» **TASK GOAL**:
Give the records again exactly as written. Leave out the pictures.

* * *

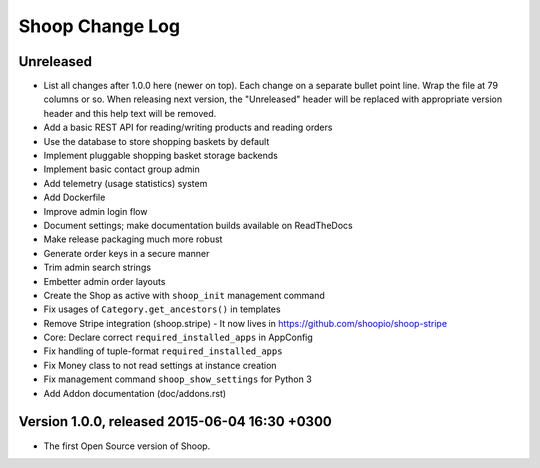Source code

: Shoop Change Log
================

Unreleased
----------

- List all changes after 1.0.0 here (newer on top).  Each change on a
  separate bullet point line.  Wrap the file at 79 columns or so.  When
  releasing next version, the "Unreleased" header will be replaced with
  appropriate version header and this help text will be removed.

- Add a basic REST API for reading/writing products and reading orders
- Use the database to store shopping baskets by default
- Implement pluggable shopping basket storage backends
- Implement basic contact group admin
- Add telemetry (usage statistics) system
- Add Dockerfile
- Improve admin login flow
- Document settings; make documentation builds available on ReadTheDocs
- Make release packaging much more robust
- Generate order keys in a secure manner
- Trim admin search strings
- Embetter admin order layouts
- Create the Shop as active with ``shoop_init`` management command
- Fix usages of ``Category.get_ancestors()`` in templates
- Remove Stripe integration (shoop.stripe)
  -  It now lives in https://github.com/shoopio/shoop-stripe
- Core: Declare correct ``required_installed_apps`` in AppConfig
- Fix handling of tuple-format ``required_installed_apps``
- Fix Money class to not read settings at instance creation
- Fix management command ``shoop_show_settings`` for Python 3
- Add Addon documentation (doc/addons.rst)

Version 1.0.0, released 2015-06-04 16:30 +0300
----------------------------------------------

- The first Open Source version of Shoop.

* * *

» **RESULT OF THE EXERCISE**:
Source code

: Shoop Change Log
================

Unreleased
----------

- List all changes after 1.0.0 here (newer on top).  Each change on a
  separate bullet point line.  Wrap the file at 79 columns or so.  When
  releasing next version, the "Unreleased" header will be replaced with
  appropriate version header and this help text will be removed.

- Add a basic REST API for reading/writing products and reading orders
- Use the database to store shopping baskets by default
- Implement pluggable shopping basket storage backends
- Implement basic contact group admin
- Add telemetry (usage statistics) system
- Add Dockerfile
- Improve admin login flow
- Document settings; make documentation builds available on ReadTheDocs
- Make release packaging much more robust
- Generate order keys in a secure manner
- Trim admin search strings
- Embetter admin order layouts
- Create the Shop as active with ``shoop_init`` management command
- Fix usages of ``Category.get_ancestors()`` in templates
- Remove Stripe integration (shoop.stripe)
  -  It now lives in https://github.com/shoopio/shoop-stripe
- Core: Declare correct ``required_installed_apps`` in AppConfig
- Fix handling of tuple-format ``required_installed_apps``
- Fix Money class to not read settings at instance creation
- Fix management command ``shoop_show_settings`` for Python 3
- Add Addon documentation (doc/addons.rst)

Version 1.0.0, released 2015-06-04 16:30 +0300
----------------------------------------------

- The first Open Source version of Shoop.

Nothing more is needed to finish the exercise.